Saturday, May 9, 2009

Grandma’s Blue-Ribbon Elephant Ears

I don’t think we’ve officially passed the last frost date, but we planted the elephant ears today, anyway. There’s nothing near freezing in the forecast for the next week, so I think we’re free and clear.

We have about a dozen of these things—elephant ear plants, also known as taro (Colocasia esculenta)—that all came with the house. They were Grandma’s. Before we bought the house, I had some experience in planting these; Grandma would supervise, reminding us to mix plenty of those fluorescent blue sprinkles of Miracle Gro into the soil as we refilled the holes around the rhizomes. (Yes, I know that goes against the package directions. But we water them thoroughly right after planting, and for the last several decades the track record is good.)

The rhizomes, which have to be planted upright into reasonably deep holes, range in length from two to about three feet, and the biggest ones are about five inches in diameter. In other words, they are like logs.

Over the years, Grandma planted them in different places in the yard, but mostly she kept them in the flower bed under the yew tree, where we have them now. The soil is particularly black and rich there, smooth, easy to dig a dozen log-sized holes in.

Although . . . it was harder digging today on account of all the recent rain. I guess gardening can’t always be perfectly easy (gardeners: snort with laughter at that comment).

Our usual m.o. is to dig them up in the fall, cut off the leaf blades, and prop them up in large garbage cans in the basement for their winter dormancy. Last fall, we waited until the last possible moment—the first frost and the first hard freeze were supposed to come on the same evening—and there we were out in the dark, shoveling the elephant ears out of the ground. It would be awful if these big beauties all got frozen.

So now it’s half a year later and time for them to get pumping for the new season. They don’t look like much now—just some yellow spikes and a few assorted leaves veering off the tuber tops. But we’ll mulch and fertilize them; we’ll give them lots of water. By August and September, they’ll be budding and blooming, turgid and crowned by majestic huge shieldlike leaves.
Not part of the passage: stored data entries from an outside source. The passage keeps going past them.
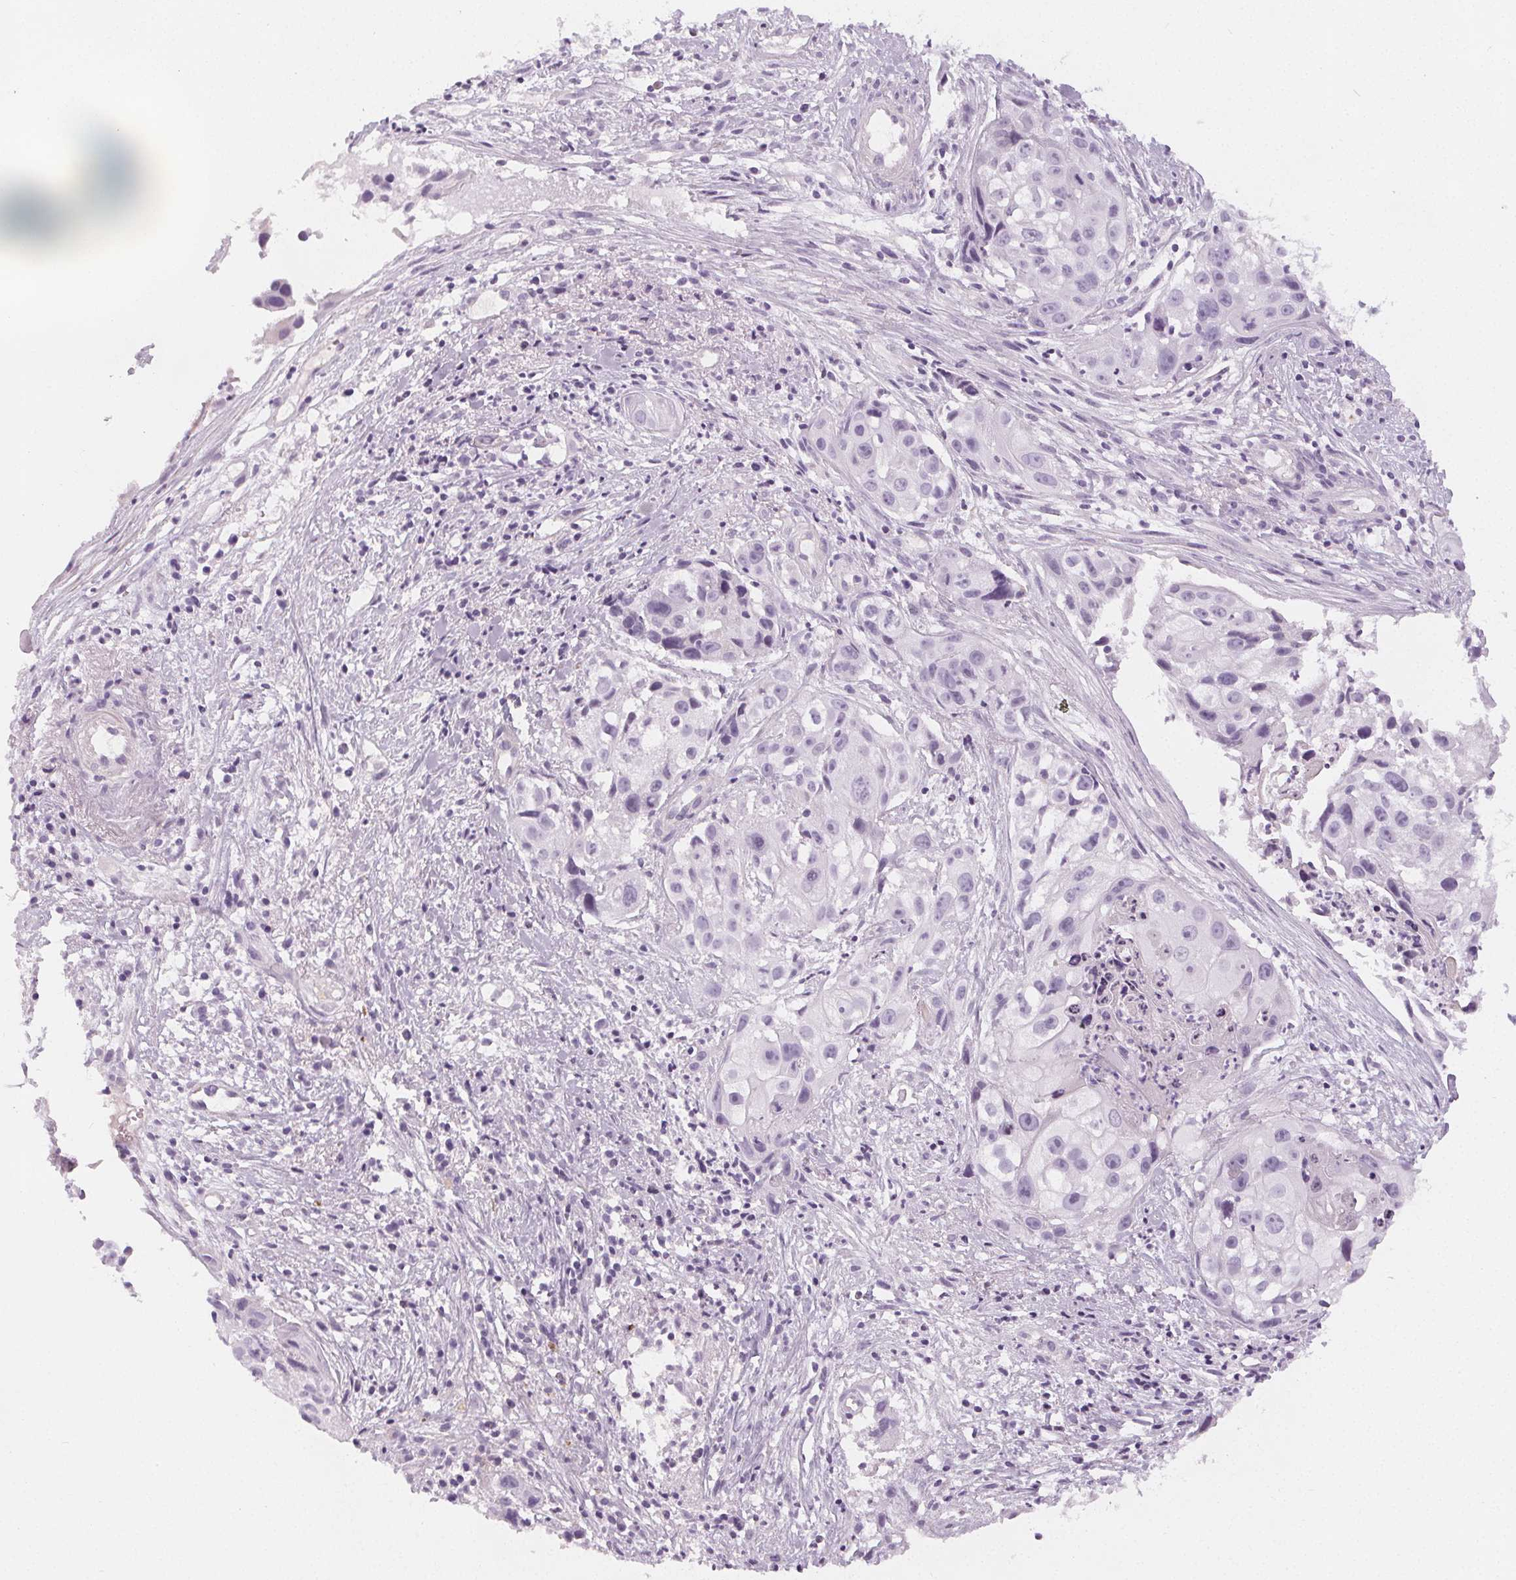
{"staining": {"intensity": "negative", "quantity": "none", "location": "none"}, "tissue": "cervical cancer", "cell_type": "Tumor cells", "image_type": "cancer", "snomed": [{"axis": "morphology", "description": "Squamous cell carcinoma, NOS"}, {"axis": "topography", "description": "Cervix"}], "caption": "High power microscopy micrograph of an immunohistochemistry image of cervical cancer, revealing no significant expression in tumor cells.", "gene": "SLC5A12", "patient": {"sex": "female", "age": 53}}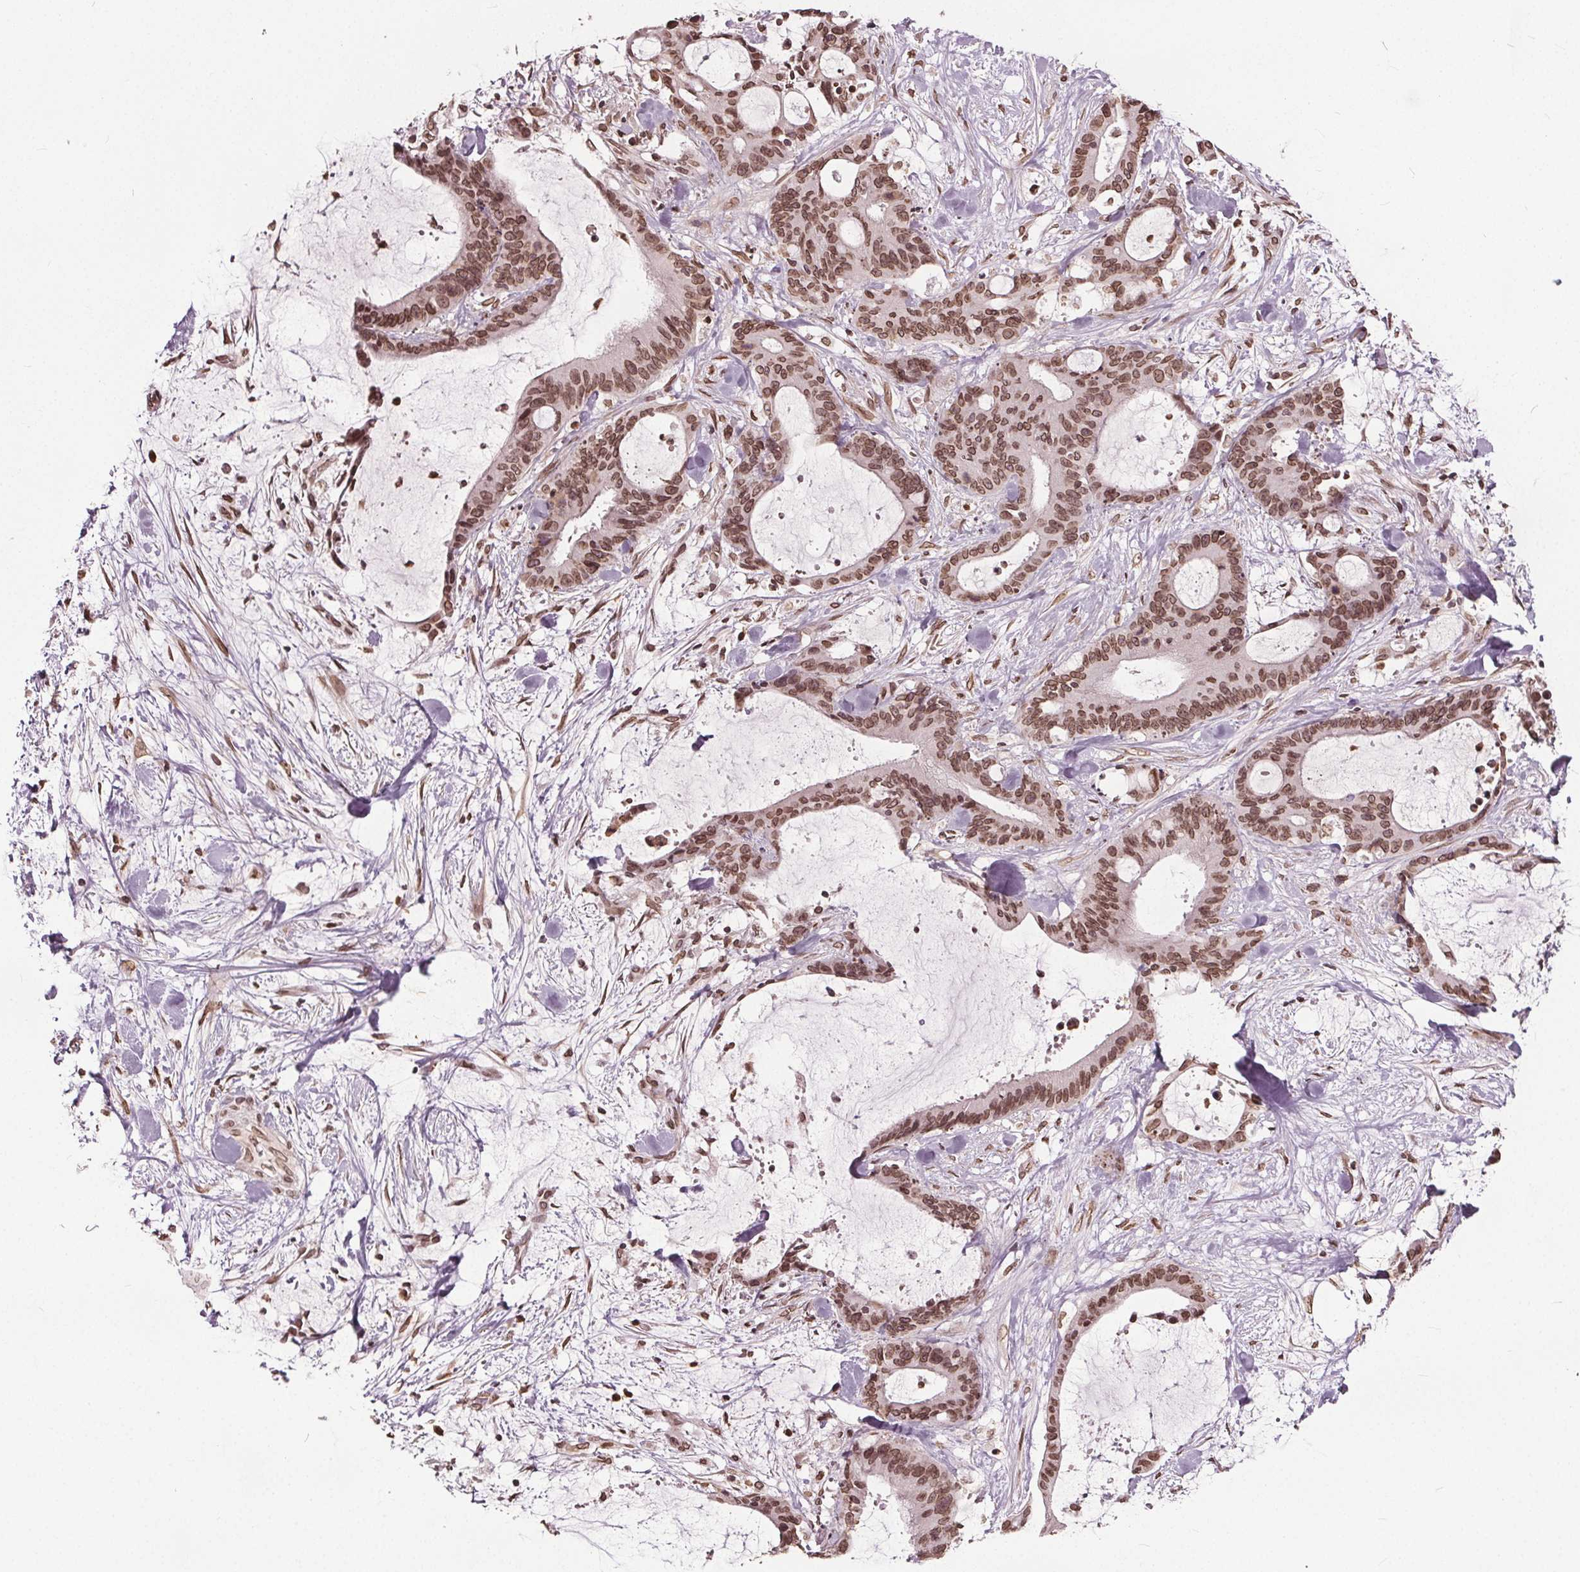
{"staining": {"intensity": "moderate", "quantity": ">75%", "location": "cytoplasmic/membranous,nuclear"}, "tissue": "liver cancer", "cell_type": "Tumor cells", "image_type": "cancer", "snomed": [{"axis": "morphology", "description": "Cholangiocarcinoma"}, {"axis": "topography", "description": "Liver"}], "caption": "A histopathology image showing moderate cytoplasmic/membranous and nuclear staining in approximately >75% of tumor cells in liver cholangiocarcinoma, as visualized by brown immunohistochemical staining.", "gene": "TTC39C", "patient": {"sex": "female", "age": 73}}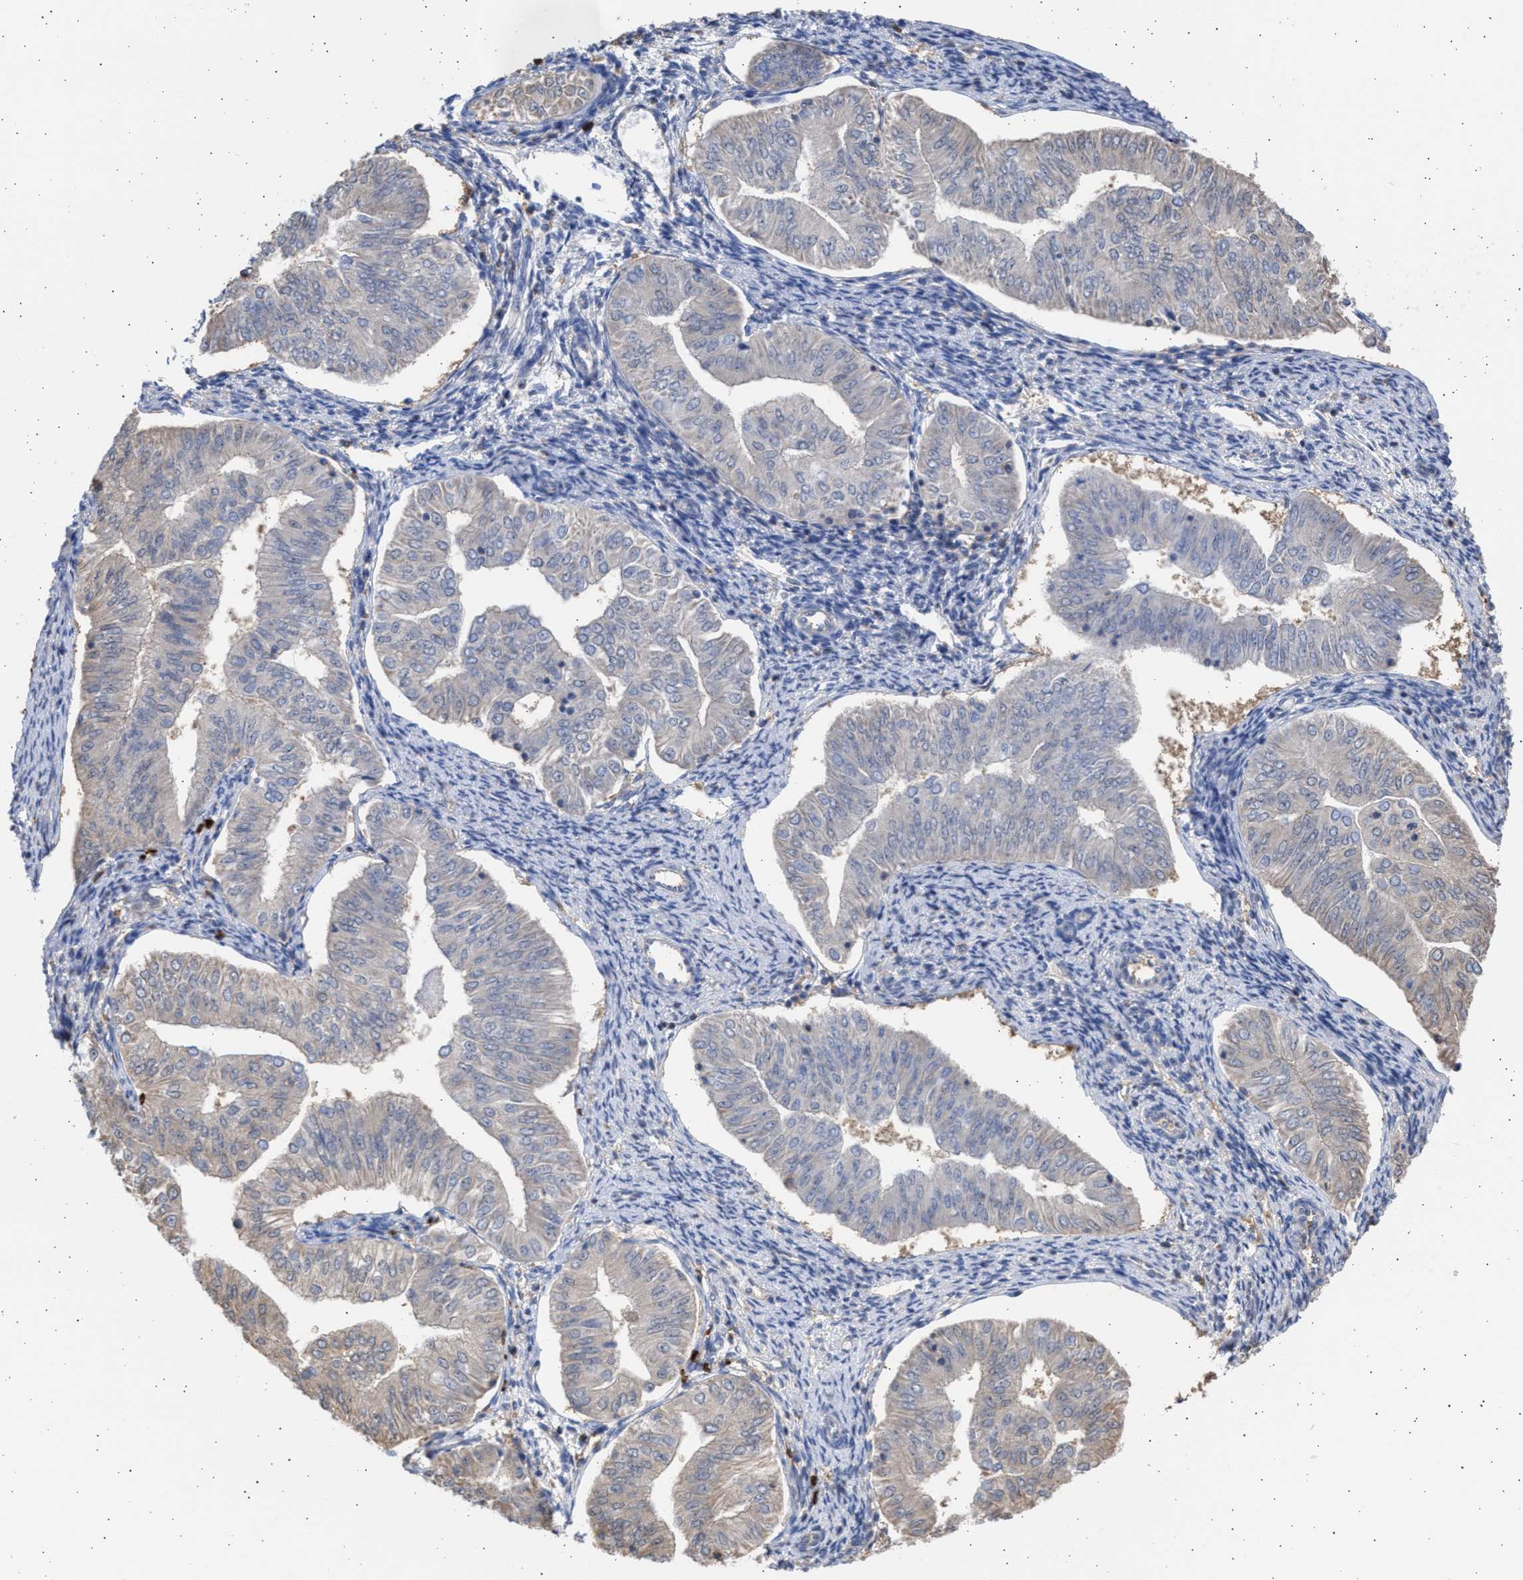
{"staining": {"intensity": "negative", "quantity": "none", "location": "none"}, "tissue": "endometrial cancer", "cell_type": "Tumor cells", "image_type": "cancer", "snomed": [{"axis": "morphology", "description": "Normal tissue, NOS"}, {"axis": "morphology", "description": "Adenocarcinoma, NOS"}, {"axis": "topography", "description": "Endometrium"}], "caption": "Immunohistochemistry (IHC) of endometrial cancer (adenocarcinoma) reveals no positivity in tumor cells.", "gene": "ALDOC", "patient": {"sex": "female", "age": 53}}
“Blue Ribbon” Claim to Fame

I’m telling this story third-hand, so bear with me. If I’ve got something wrong, let me know so I can fix it (Dad). Years ago, one of my grandma’s cronies and fellow garden-club lady, Bonnie Mae Dunlap, dropped by. She told my grandma that she was heading up to Tipton for a flower show, and she asked if my grandma wanted to enter anything.

I guess Grandma was busy. I guess she wasn’t about to drop everything and whip up a quick ikebana or other flower arrangement. I guess she must have just “thought fast.” So she walked over to the elephant ears, snipped off one of those tremendous leaves, and sent it to Tipton with Bonnie Mae. (I’m trying to picture Bonnie Mae tooling up Highway 50 with a huge elephant ear leaf bobbing around in the backseat.)

The garden club ladies in Tipton probably had to devote an entire table to Grandma’s entry!

And then Bonnie Mae returned that evening with a blue ribbon for Grandma’s prizewinning elephant ears!

And that is why when we have guests, I can put my nose in the air and show off our “blue-ribbon elephant ears.” Because it’s completely true.